#### Brief:
Would you please transcribe, exactly as written, the lines of the entries below starting at the one that holds "Masyarakat berhak mengadukan" and ending at the one that holds "Pengaduan sebagaimana dimaksud pada ayat", both included?

#### Data listing:
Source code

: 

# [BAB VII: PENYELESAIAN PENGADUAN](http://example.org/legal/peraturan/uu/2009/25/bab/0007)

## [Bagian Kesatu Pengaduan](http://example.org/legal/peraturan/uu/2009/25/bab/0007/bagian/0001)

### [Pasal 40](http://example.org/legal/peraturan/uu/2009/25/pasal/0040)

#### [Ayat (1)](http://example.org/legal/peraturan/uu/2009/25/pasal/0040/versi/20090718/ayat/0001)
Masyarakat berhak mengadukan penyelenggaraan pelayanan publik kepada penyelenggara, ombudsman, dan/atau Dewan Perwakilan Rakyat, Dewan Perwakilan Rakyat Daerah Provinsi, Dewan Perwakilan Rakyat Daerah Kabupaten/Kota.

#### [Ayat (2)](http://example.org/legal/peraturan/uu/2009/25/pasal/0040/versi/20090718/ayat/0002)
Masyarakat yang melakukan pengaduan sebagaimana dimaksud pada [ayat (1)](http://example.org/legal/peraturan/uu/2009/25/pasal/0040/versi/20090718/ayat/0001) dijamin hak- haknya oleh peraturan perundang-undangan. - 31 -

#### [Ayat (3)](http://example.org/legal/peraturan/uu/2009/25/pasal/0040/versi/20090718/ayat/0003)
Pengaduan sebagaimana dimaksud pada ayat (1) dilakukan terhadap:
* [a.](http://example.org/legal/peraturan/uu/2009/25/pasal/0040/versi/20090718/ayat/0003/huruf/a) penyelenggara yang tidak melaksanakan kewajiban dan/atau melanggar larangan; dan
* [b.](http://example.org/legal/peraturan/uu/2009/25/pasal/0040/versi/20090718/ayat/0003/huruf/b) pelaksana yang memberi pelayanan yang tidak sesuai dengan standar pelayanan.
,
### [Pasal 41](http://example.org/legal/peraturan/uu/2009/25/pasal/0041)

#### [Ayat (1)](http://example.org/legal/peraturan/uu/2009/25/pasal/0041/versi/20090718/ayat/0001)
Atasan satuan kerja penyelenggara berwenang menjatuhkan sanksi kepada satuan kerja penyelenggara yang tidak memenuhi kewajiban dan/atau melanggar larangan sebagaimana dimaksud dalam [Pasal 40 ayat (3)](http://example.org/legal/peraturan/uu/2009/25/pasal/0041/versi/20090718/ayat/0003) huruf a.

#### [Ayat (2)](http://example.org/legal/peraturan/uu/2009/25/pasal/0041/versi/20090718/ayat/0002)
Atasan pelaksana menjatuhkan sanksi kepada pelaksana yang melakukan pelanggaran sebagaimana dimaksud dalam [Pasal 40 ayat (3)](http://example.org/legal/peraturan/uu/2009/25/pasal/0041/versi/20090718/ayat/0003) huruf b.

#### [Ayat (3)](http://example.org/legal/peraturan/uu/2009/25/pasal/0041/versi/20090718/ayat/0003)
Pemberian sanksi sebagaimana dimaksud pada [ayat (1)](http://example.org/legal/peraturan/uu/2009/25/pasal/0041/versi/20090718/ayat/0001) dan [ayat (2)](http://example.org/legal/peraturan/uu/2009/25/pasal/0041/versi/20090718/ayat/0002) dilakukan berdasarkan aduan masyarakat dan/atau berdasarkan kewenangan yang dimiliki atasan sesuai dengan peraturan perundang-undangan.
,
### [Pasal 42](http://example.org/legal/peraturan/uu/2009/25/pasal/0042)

#### Reply to the exercise:
Masyarakat berhak mengadukan penyelenggaraan pelayanan publik kepada penyelenggara, ombudsman, dan/atau Dewan Perwakilan Rakyat, Dewan Perwakilan Rakyat Daerah Provinsi, Dewan Perwakilan Rakyat Daerah Kabupaten/Kota.

#### [Ayat (2)](http://example.org/legal/peraturan/uu/2009/25/pasal/0040/versi/20090718/ayat/0002)
Masyarakat yang melakukan pengaduan sebagaimana dimaksud pada [ayat (1)](http://example.org/legal/peraturan/uu/2009/25/pasal/0040/versi/20090718/ayat/0001) dijamin hak- haknya oleh peraturan perundang-undangan. - 31 -

#### [Ayat (3)](http://example.org/legal/peraturan/uu/2009/25/pasal/0040/versi/20090718/ayat/0003)
Pengaduan sebagaimana dimaksud pada ayat (1) dilakukan terhadap:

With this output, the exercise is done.